_Aim of the exercise:_
If a line in the data holds "Demystification", copy that line out in full.

++++ Data listing ++++

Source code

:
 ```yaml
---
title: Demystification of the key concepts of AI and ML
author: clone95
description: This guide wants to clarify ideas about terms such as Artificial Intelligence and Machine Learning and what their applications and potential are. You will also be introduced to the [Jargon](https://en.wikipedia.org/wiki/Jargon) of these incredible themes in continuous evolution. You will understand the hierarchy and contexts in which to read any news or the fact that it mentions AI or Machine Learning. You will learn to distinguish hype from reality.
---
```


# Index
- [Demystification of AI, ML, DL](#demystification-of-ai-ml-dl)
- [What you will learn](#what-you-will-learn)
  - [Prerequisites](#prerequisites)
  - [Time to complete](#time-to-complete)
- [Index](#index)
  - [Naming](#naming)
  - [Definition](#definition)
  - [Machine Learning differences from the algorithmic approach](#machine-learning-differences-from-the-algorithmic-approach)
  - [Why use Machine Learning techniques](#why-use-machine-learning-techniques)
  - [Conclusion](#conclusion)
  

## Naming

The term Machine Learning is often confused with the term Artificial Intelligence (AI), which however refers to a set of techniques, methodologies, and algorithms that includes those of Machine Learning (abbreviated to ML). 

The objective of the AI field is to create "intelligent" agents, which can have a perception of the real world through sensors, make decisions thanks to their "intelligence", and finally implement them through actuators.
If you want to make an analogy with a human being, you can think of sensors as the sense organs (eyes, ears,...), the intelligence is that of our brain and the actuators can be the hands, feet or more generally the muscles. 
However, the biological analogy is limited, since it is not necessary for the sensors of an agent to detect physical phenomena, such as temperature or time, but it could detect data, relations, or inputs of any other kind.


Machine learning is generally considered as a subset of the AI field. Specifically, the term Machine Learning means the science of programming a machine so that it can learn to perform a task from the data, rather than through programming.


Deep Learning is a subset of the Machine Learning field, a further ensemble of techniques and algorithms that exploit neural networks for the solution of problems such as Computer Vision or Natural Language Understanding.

++++

_Response for this exercise:_
title: Demystification of the key concepts of AI and ML
- [Demystification of AI, ML, DL](#demystification-of-ai-ml-dl)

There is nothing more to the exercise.